The first shock-and-awe moment comes early: People are moving to North Dakota on purpose. The town of Williston is one of many North Dakotan locales blessed and cursed with the “oil boom.” They call it an “oil boom” because “fracking the planet into oblivion” doesn’t sound as fun. Blue-collar workers from around the country left struggling during the recession have flocked north to acquire high-paying labor jobs. Except, there’s not enough for all of them. Heck, there’s not even enough space to put all these migrants.

Enter Pastor Jay Reinke. Saddled with the aforementioned yoke of Christian responsibility, Reinke sees this influx of sad, broken souls as an opportunity to spread God’s will and embrace his fellow man. Much to his congregation’s chagrin, he opens the parking lot nightly to workers sleeping in their cars and offers his church floor to those without vehicles. He even offers his own home to a former convict who found work as a trucker. As expected, the strain on the community begins to turn locals against the newcomers and against the man who would be their shepherd. When accusations begin to surface about sex offenders staying at the church, all hell breaks loose.

From the opening frames of Moss’s film, it is obvious he does not want to deify Reinke. That doesn’t lessen the shock of the final moments, but it helps prevent the film from being a two-hour celebration of a flawed pastor. We don’t spend long with many specific workers. In fact, I’d be hard pressed to remember any of their names. But that’s almost the point, as the sea of faces smeared with dirt and tears, speaking nearly the same story of poverty and personal strife, becomes a relentless blur.

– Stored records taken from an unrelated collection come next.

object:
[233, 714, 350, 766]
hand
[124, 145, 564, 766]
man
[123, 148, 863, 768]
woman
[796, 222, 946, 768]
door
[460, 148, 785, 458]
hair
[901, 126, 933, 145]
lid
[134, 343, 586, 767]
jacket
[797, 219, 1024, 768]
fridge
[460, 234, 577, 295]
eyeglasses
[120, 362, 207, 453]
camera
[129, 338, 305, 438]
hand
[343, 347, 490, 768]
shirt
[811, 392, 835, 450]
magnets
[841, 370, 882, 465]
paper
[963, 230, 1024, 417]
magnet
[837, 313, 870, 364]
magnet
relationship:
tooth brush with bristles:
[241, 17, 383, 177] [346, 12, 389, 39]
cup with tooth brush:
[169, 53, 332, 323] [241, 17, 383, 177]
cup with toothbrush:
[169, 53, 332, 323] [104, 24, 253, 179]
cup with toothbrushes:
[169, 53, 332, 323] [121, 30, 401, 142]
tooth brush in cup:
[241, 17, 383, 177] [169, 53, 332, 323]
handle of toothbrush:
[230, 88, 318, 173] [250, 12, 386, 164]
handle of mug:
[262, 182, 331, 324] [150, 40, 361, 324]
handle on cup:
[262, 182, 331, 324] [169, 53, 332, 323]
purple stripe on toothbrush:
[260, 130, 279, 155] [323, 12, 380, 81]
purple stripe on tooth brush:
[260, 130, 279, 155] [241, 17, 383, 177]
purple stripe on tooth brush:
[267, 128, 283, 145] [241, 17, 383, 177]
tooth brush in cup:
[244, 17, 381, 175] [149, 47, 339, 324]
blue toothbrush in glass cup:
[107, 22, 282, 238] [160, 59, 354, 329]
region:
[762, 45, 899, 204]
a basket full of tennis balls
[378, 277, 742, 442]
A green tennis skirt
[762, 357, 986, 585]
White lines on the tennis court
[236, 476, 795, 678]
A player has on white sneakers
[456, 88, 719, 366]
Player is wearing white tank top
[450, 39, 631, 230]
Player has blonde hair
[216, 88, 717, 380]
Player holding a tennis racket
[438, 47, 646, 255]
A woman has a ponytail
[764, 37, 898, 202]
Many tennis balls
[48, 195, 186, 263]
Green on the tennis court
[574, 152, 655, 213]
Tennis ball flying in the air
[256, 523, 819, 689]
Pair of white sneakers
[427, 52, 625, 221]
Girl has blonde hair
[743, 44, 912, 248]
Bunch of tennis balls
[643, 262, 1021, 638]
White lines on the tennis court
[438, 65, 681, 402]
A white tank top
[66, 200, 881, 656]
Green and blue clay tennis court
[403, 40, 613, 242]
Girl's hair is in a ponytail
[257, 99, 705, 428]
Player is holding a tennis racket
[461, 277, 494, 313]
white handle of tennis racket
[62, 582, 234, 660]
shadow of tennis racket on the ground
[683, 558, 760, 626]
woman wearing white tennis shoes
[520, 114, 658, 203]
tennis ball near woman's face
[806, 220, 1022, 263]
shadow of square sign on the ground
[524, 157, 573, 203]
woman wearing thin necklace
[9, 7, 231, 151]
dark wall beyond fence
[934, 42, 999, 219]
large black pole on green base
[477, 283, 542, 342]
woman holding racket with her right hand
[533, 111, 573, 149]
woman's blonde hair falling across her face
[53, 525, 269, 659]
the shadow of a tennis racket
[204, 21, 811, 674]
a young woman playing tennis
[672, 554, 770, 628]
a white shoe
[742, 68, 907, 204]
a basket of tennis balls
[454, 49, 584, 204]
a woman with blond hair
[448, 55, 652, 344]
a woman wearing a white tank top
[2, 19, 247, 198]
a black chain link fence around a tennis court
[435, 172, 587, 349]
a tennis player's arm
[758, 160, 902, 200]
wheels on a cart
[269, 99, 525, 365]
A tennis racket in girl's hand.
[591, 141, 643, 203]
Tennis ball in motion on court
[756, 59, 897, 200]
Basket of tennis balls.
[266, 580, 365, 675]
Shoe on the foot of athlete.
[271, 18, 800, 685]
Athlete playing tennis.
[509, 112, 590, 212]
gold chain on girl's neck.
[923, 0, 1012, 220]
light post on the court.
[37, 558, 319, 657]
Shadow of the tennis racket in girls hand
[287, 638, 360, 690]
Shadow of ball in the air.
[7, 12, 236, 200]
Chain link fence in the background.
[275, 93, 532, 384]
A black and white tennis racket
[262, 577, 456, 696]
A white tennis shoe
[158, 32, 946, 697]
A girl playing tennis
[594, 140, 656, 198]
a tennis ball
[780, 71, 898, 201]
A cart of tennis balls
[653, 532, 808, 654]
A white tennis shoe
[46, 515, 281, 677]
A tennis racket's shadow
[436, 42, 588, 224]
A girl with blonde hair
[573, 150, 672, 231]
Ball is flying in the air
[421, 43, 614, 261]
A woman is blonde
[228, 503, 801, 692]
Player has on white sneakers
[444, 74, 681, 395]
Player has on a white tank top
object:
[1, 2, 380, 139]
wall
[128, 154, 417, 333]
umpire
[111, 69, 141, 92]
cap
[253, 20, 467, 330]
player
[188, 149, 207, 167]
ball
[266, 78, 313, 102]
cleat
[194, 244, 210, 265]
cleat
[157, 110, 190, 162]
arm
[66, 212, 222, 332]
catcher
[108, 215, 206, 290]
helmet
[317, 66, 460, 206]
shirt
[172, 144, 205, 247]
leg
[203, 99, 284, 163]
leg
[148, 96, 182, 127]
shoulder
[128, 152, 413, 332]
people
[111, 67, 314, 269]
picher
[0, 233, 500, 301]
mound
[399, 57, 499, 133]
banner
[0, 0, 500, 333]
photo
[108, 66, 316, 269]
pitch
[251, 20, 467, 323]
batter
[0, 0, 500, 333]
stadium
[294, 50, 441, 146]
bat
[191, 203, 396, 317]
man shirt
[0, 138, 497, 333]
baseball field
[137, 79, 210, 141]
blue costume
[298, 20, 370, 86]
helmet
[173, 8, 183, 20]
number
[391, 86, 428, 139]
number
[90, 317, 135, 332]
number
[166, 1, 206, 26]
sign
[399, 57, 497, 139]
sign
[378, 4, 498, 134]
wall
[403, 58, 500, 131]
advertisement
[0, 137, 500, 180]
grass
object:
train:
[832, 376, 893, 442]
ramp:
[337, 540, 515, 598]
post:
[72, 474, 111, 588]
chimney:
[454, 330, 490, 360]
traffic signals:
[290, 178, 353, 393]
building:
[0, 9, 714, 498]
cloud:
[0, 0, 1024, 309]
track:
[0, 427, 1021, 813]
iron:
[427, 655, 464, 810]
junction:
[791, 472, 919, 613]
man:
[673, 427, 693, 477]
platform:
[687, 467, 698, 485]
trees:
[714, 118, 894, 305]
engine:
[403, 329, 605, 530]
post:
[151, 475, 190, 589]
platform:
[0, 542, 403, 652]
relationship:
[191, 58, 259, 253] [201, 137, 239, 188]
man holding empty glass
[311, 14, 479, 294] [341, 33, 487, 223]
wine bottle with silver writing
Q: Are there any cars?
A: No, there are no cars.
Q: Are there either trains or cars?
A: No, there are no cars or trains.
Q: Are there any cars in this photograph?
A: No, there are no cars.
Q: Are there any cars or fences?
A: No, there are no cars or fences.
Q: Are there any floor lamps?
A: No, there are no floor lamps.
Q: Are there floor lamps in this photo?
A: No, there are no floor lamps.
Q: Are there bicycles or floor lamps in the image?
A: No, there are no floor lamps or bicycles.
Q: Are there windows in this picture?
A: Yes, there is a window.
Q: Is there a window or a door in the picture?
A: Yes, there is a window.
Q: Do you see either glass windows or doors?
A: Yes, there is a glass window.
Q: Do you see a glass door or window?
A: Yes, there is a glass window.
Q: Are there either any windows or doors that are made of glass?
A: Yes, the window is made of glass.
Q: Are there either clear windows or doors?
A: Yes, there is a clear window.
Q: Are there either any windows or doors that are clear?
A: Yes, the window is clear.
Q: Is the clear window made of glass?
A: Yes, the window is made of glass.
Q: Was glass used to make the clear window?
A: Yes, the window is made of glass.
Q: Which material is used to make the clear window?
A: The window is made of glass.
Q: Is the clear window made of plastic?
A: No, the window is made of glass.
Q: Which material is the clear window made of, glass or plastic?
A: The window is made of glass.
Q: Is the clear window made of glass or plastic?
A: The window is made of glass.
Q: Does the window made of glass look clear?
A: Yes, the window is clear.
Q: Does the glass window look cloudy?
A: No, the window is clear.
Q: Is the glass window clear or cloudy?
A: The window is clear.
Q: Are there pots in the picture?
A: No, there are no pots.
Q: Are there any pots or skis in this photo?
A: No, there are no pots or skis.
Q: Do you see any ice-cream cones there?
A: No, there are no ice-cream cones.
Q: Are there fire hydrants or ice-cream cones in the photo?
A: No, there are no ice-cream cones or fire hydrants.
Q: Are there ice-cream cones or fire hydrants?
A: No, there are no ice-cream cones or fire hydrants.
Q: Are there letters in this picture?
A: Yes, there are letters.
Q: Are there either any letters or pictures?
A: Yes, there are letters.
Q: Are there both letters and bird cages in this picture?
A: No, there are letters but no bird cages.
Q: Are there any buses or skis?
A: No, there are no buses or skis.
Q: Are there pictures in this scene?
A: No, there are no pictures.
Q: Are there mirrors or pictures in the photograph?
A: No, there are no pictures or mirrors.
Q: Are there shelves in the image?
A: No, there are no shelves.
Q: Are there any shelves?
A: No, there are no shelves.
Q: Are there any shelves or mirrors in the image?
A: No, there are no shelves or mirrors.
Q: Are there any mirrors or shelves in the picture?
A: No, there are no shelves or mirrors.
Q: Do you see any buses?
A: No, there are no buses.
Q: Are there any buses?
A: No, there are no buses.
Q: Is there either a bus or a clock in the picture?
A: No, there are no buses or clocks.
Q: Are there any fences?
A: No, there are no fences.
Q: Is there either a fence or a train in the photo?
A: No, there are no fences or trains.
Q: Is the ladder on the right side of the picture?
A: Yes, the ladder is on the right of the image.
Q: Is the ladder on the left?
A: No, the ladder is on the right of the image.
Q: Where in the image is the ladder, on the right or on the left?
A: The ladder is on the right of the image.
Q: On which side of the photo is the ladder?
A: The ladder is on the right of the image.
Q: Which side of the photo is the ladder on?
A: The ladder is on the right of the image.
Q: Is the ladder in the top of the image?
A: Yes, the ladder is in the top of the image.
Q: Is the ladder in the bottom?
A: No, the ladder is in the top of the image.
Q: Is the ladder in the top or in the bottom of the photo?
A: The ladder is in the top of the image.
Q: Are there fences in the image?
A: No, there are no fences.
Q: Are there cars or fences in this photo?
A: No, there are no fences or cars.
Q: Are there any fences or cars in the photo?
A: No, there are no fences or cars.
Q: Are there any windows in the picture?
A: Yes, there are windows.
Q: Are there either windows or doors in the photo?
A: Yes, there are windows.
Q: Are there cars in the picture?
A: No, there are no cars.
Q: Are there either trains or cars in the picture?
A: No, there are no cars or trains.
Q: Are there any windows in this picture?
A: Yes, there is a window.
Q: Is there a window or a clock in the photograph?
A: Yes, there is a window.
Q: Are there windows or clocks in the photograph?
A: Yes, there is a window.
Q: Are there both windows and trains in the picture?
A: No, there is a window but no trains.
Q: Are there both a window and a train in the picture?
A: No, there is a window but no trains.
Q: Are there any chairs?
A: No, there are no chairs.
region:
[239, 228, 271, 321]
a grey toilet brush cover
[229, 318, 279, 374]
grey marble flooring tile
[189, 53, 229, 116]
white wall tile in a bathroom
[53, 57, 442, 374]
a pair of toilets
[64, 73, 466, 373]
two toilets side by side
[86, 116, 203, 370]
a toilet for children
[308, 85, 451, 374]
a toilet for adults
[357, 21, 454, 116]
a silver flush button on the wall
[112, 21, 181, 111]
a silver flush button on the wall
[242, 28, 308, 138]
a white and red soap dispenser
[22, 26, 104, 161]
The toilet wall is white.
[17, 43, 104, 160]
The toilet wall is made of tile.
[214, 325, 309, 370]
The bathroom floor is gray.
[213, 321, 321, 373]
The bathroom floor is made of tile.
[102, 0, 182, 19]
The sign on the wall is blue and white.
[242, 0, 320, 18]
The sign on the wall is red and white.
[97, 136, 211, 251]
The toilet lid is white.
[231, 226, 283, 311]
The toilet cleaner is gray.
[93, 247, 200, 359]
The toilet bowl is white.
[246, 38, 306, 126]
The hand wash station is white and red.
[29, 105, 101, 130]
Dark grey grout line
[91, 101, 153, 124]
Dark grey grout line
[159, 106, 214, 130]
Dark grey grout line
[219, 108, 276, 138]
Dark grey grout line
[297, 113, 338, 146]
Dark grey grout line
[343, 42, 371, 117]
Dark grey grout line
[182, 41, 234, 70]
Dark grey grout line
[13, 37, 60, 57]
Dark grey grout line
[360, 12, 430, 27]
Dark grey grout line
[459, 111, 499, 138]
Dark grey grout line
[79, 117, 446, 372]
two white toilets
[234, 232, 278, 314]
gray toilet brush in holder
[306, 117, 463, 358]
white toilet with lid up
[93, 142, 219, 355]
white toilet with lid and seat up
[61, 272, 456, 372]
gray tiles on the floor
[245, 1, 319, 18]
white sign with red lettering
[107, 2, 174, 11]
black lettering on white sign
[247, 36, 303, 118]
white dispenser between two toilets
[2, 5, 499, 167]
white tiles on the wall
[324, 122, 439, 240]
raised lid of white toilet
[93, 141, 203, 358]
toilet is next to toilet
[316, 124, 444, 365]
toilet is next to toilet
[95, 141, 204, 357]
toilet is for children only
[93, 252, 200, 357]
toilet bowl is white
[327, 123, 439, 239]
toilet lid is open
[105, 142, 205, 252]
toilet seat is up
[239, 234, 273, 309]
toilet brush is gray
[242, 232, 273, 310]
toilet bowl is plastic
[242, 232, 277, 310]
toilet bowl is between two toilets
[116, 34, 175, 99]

The Overnighters is judgment-free of its subjects, including Reinke. Every time the balance is about to tip into outright sympathy, he or others make a choice or reveal a fact of their past that muddies things. These men deserve compassion, yes, but redemption? Is that earned or inherently owed? There are no answers here, only questions, but the best documentaries are filmed in the gray shadows and spaces between asking and answering.

The maddening, realistic, frustrating, understandable ending to the film is a jawdropper. Instead of a take-home message, audiences are left scrambling to reconcile the choices Reinke made with the content of his character. Between that and the confusion of how to handle the broken, dirty laborers just trying to work for a living and trying to just live, The Overnighters will be sticking in your thoughts for quite some time.